Developers find pricing of GLS sites more in tune with market realities

(SINGAPORE) Developers seem to be turning increasingly to state tenders instead of en bloc sales to restock their residential landbanks. This is because land pricing at state tenders is more responsive to the current bearish market conditions.

Also, the Government Land Sales (GLS) programme, with its staple of mass-market, suburban residential sites, is currently just what developers want, as this market segment is expected to shine after the steep run-up in high-end home prices last year.

Figures compiled by Credo Real Estate show that while collective sales languished in the last two quarters of 2007, sales of GLS residential sites spiked in Q4. Developers picked up slightly more than $1 billion worth of 99-year leasehold residential sites sold through the GLS programme in Q4 of last year alone, surpassing the $865 million of such sites they had bought in the first nine months of the year.

In contrast, only $1.28 billion of residential collective sale sites changed hands in Q4 last year, down drastically from $11.2 billion in the first nine months.

Credo Real Estate managing director Karamjit Singh says: ‘En bloc sales have rigidity in their pricing mechanism; once the reserve price has been set in the collective sales agreement (CSA), it is difficult to lower it, as you’ll have to go through all the majority owners who agreed to the sale to sign a supplemental CSA.’

‘In contrast, the pricing for a state site offered through the GLS programme can be more reactive to the mood of the day, presenting an opportunity that developers are seizing today,’ he added.

Knight Frank executive director Nicholas Wong says: ‘Collective sales have a higher chance of success when the market is trending up as the reserve price in the CSA is always pegged to the last done transaction of a similar property. But when the market is flat or on a downturn, en bloc sales become more difficult to transact – unless the site boasts some unique propositions such as a landmark location, proximity to MRT stations, etc. Owners will have to price their sites reasonably to find buyers.’

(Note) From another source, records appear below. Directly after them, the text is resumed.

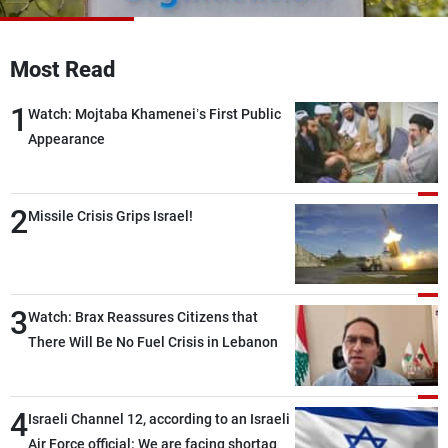
Frequencies
Most Read
About MTV
Jobs
Production
Contact Us
1
Advertisements
Terms Of Use
Watch: Mojtaba Khamenei’s First Public
Privacy Policy
Appearance
2
Missile Crisis Grips Israel!
3
Watch: Brax Reassures Citizens that
There Will Be No Fuel Crisis in Lebanon
4
Israeli Channel 12, according to an Israeli
Air Force official: We are facing shortages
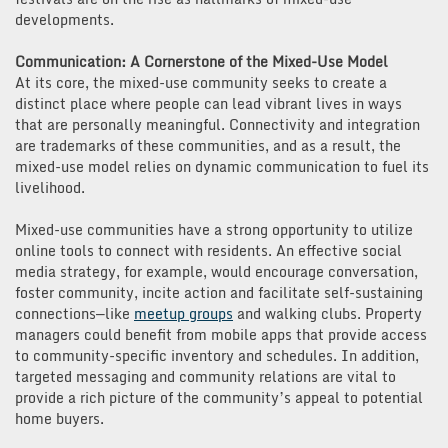
developments.
Communication: A Cornerstone of the Mixed-Use Model
At its core, the mixed-use community seeks to create a
distinct place where people can lead vibrant lives in ways
that are personally meaningful. Connectivity and integration
are trademarks of these communities, and as a result, the
mixed-use model relies on dynamic communication to fuel its
livelihood.
Mixed-use communities have a strong opportunity to utilize
online tools to connect with residents. An effective social
media strategy, for example, would encourage conversation,
foster community, incite action and facilitate self-sustaining
connections—like
meetup groups
and walking clubs. Property
managers could benefit from mobile apps that provide access
to community-specific inventory and schedules. In addition,
targeted messaging and community relations are vital to
provide a rich picture of the community’s appeal to potential
home buyers.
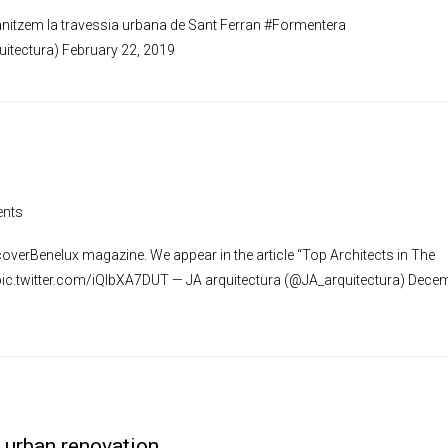
nitzem la travessia urbana de Sant Ferran #Formentera
uitectura) February 22, 2019
nts
scoverBenelux magazine. We appear in the article “Top Architects in The
s pic.twitter.com/iQIbXA7DUT — JA arquitectura (@JA_arquitectura) Dece
r urban renovation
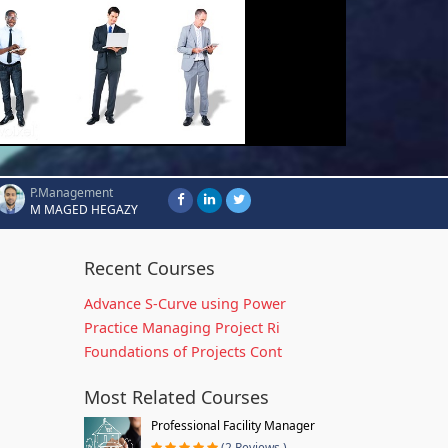
P.Management
M MAGED HEGAZY
Recent Courses
Advance S-Curve using Power
Practice Managing Project Ri
Foundations of Projects Cont
Most Related Courses
Professional Facility Manager
(2 Reviews )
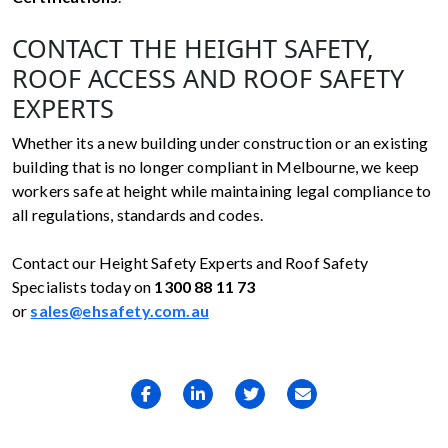
CONTACT THE HEIGHT SAFETY,
ROOF ACCESS AND ROOF SAFETY
EXPERTS
Whether its a new building under construction or an existing
building that is no longer compliant in Melbourne, we keep
workers safe at height while maintaining legal compliance to
all regulations, standards and codes.
Contact our Height Safety Experts and Roof Safety
Specialists today on
1300 88 11 73
or
sales@ehsafety.com.au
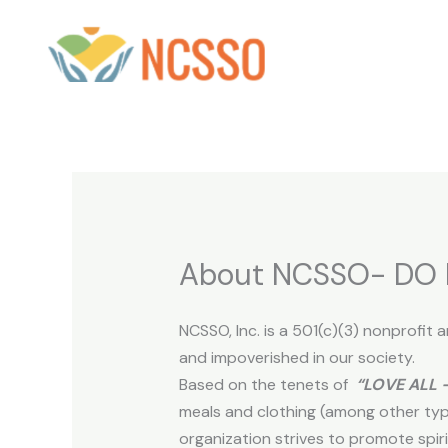
Skip
to
content
About NCSSO- DO 
NCSSO, Inc. is a 501(c)(3) nonprofit
and impoverished in our society.
Based on the tenets of
“LOVE ALL 
meals and clothing (among other typ
organization strives to promote spiri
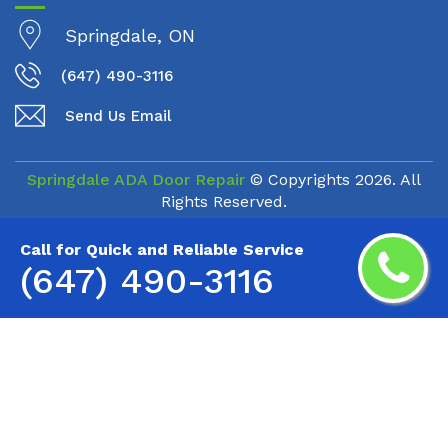
Springdale, ON
(647) 490-3116
Send Us Email
Springdale ADA Door Repair
© Copyrights
2026. All
Rights Reserved.
Call for Quick and Reliable Service
(647) 490-3116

Putting things in perspective, a seasoned market observer said: ‘Because the market has slowed, the spread between what developers are willing to pay and en bloc owners’ expectations has widened. En bloc sales involve many owners and it takes time for them to realise they have to lower their expectations.

‘Whereas for state land tenders, the minimum pricing is decided by the Chief Valuer, who is on top of the market and is more nimble to changes in market moods and values.’

The usual government policy is to sell a site if at least 85 per cent of the Chief Valuer’s price has been met.

For sites sold through the confirmed list, Chief Valuer’s assessment is made on the tender closing date. For sites sold through the reserve list (which are triggered for release only upon successful application by a developer), the Chief Valuer’s assessment is made before the government opens any application by a developer seeking the release of the site.

DTZ executive director Ong Choon Fah also says developers find it ‘more straightforward’ to pick up a site at a state tender, unlike the hassle of going through the Strata Titles Board and potential court hearings in the case of collective sales. ‘Developers are also balancing their portfolios. After the run-up in high-end home prices, the mass market is expected to shine this year,’ Mrs Ong added. Residential sites in the GLS programme are largely in suburban locations, suitable for development into mass-market condos catering to upgrader demand.

Mrs Ong expects developers to continue preferring GLS sites to restock their landbanks in the months ahead – especially if the government offers more 99-year private condo sites in mature Housing & Development Board estates near MRT stations.

Credo’s Mr Singh expects the volume of residential collective sales deals to ease from last year’s record $12.5 billion to about $4-6 billion this year. With weaker market sentiment, owners will have to be more realistic about their pricing, especially in the suburban market where the GLS is a formidable source of alternative land supply for developers, albeit on 99-year leasehold tenure.

‘But there will still be en bloc sales because they are the only credible source of prime sites right now. Previously, Sentosa Cove used to be an alternative source of supply of high-end residential sites. But land sales there have come to an end. En bloc deals involving prime sites will take place – if prices are realistic,’ he added.